A Sudanese opposition MP said on Saturday that 150,000 people are suffering from hunger in his constituency in an impoverished region of Red Sea state and called on those responsible to resign.
"150,000 people living in 40 villages in south Tokar are suffering from hunger," said Hamid Idriss, who represents the region in the Red Sea state assembly.
"The area is in an emergency situation... There are no water resources and the people also suffer from a lack of medical services... (and) from landmines left over from the civil war period," he told AFP by telephone from Port Sudan.
"We informed the state about this, but no one cares."
As in much of East Sudan, aid workers say child malnutrition rates are high in parts of Tokar, which is about 150 kilometres (93 miles) south of Port Sudan, near the border with Eritrea.
War, climate change and environmental degradation have taken their toll on the local population, at least 33 of whom were killed in heavy flooding last year.

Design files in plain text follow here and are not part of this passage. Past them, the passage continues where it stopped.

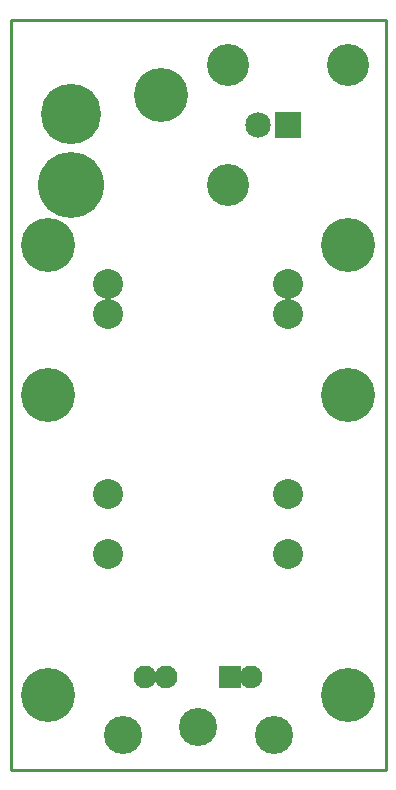
<source format=gts>
G04 (created by PCBNEW-RS274X (2010-03-14)-final) date Fri 10 Jun 2011 04:11:06 PM PDT*
G01*
G70*
G90*
%MOIN*%
G04 Gerber Fmt 3.4, Leading zero omitted, Abs format*
%FSLAX34Y34*%
G04 APERTURE LIST*
%ADD10C,0.006000*%
%ADD11C,0.009000*%
%ADD12C,0.140000*%
%ADD13R,0.085000X0.085000*%
%ADD14C,0.085000*%
%ADD15C,0.127000*%
%ADD16C,0.076000*%
%ADD17R,0.076000X0.076000*%
%ADD18C,0.220000*%
%ADD19C,0.201100*%
%ADD20C,0.100000*%
%ADD21C,0.180000*%
G04 APERTURE END LIST*
G54D10*
G54D11*
X52250Y-29000D02*
X52250Y-54000D01*
X64750Y-29000D02*
X52250Y-29000D01*
X64750Y-54000D02*
X64750Y-29000D01*
X52250Y-54000D02*
X64750Y-54000D01*
G54D12*
X59500Y-30500D03*
X63500Y-30500D03*
G54D13*
X61500Y-32500D03*
G54D14*
X60500Y-32500D03*
G54D12*
X59500Y-34500D03*
G54D15*
X55980Y-52840D03*
X61020Y-52840D03*
G54D16*
X56730Y-50920D03*
X60270Y-50920D03*
X57435Y-50920D03*
G54D17*
X59565Y-50920D03*
G54D15*
X58500Y-52570D03*
G54D18*
X54250Y-34500D03*
G54D19*
X54250Y-32138D03*
G54D20*
X61500Y-37800D03*
X61500Y-38800D03*
X55500Y-37800D03*
X55500Y-38800D03*
X61500Y-44800D03*
X55500Y-44800D03*
X55500Y-46800D03*
X61500Y-46800D03*
G54D21*
X63500Y-41500D03*
X53500Y-51500D03*
X63500Y-51500D03*
X53500Y-41500D03*
X63500Y-36500D03*
X57250Y-31500D03*
X53500Y-36500D03*
M02*

</source>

Idriss said a key contributor to rising hunger levels was the failure of the state-run Tokar agricultural scheme, caused in part by the rapid spread of the mesquite tree that was initially introduced to control sand-dune migration but which now prevents farmers from planting their crops.

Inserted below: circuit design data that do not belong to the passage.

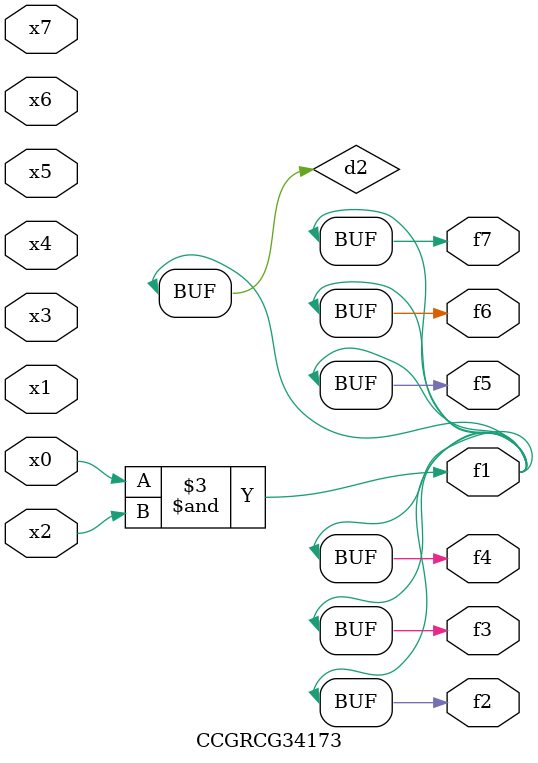
<source format=v>
module CCGRCG34173(
	input x0, x1, x2, x3, x4, x5, x6, x7,
	output f1, f2, f3, f4, f5, f6, f7
);

	wire d1, d2;

	nor (d1, x3, x6);
	and (d2, x0, x2);
	assign f1 = d2;
	assign f2 = d2;
	assign f3 = d2;
	assign f4 = d2;
	assign f5 = d2;
	assign f6 = d2;
	assign f7 = d2;
endmodule

</source>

"My message to the president and to the governor of the region is that the people elected you to serve them. If you cannot, then you must resign," he said.

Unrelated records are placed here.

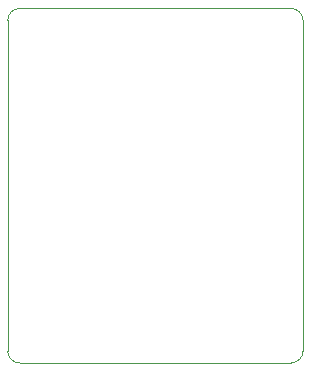
<source format=gm1>
G04 #@! TF.GenerationSoftware,KiCad,Pcbnew,(5.1.2)-1*
G04 #@! TF.CreationDate,2021-06-27T22:03:38+09:00*
G04 #@! TF.ProjectId,ls,6c732e6b-6963-4616-945f-706362585858,v1.0*
G04 #@! TF.SameCoordinates,Original*
G04 #@! TF.FileFunction,Profile,NP*
%FSLAX46Y46*%
G04 Gerber Fmt 4.6, Leading zero omitted, Abs format (unit mm)*
G04 Created by KiCad (PCBNEW (5.1.2)-1) date 2021-06-27 22:03:38*
%MOMM*%
%LPD*%
G04 APERTURE LIST*
%ADD10C,0.050000*%
G04 APERTURE END LIST*
D10*
X160000000Y-114000000D02*
X160000000Y-86000000D01*
X136000000Y-115000000D02*
X159000000Y-115000000D01*
X135000000Y-86000000D02*
X135000000Y-114000000D01*
X159000000Y-85000000D02*
X136000000Y-85000000D01*
X160000000Y-114000000D02*
G75*
G02X159000000Y-115000000I-1000000J0D01*
G01*
X136000000Y-115000000D02*
G75*
G02X135000000Y-114000000I0J1000000D01*
G01*
X135000000Y-86000000D02*
G75*
G02X136000000Y-85000000I1000000J0D01*
G01*
X159000000Y-85000000D02*
G75*
G02X160000000Y-86000000I0J-1000000D01*
G01*
M02*

</source>
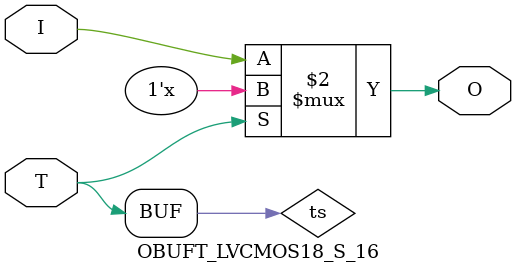
<source format=v>

/*

FUNCTION	: TRI-STATE OUTPUT BUFFER

*/

`celldefine
`timescale  100 ps / 10 ps

module OBUFT_LVCMOS18_S_16 (O, I, T);

    output O;

    input  I, T;

    or O1 (ts, 1'b0, T);
    bufif0 T1 (O, I, ts);

endmodule

</source>
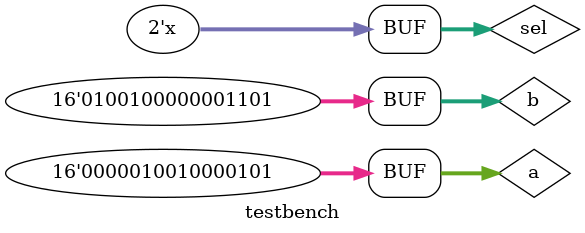
<source format=v>
module testbench();

reg [15:0] a,b;
reg [1:0] sel;
wire [15:0] z;

alu u_alu(.a(a), .b(b), .sel(sel), .z(z));

initial begin
    a = 16'b0000_0100_1000_0101;
    b = 16'b0100_1000_0000_1101;
    sel = 0;
end
always begin
    #100
    sel = sel + 1;
end
endmodule
</source>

East Sudan witnessed a decade-long rebellion by ethnic minority groups against the central government in Khartoum that ended with a fragile peace deal in 2006.
Poverty is rampant among the resource-rich but neglected region's five million inhabitants, most of whom live on less than two dollars a day.
The World Food Programme says on its website that chronic food insecurity, underdevelopment and sporadic conflict are major concerns there.
Around one quarter of Sudan’s population is malnourished and 41 percent of children under five are underweight for their age, according to British-based charity Christian Aid.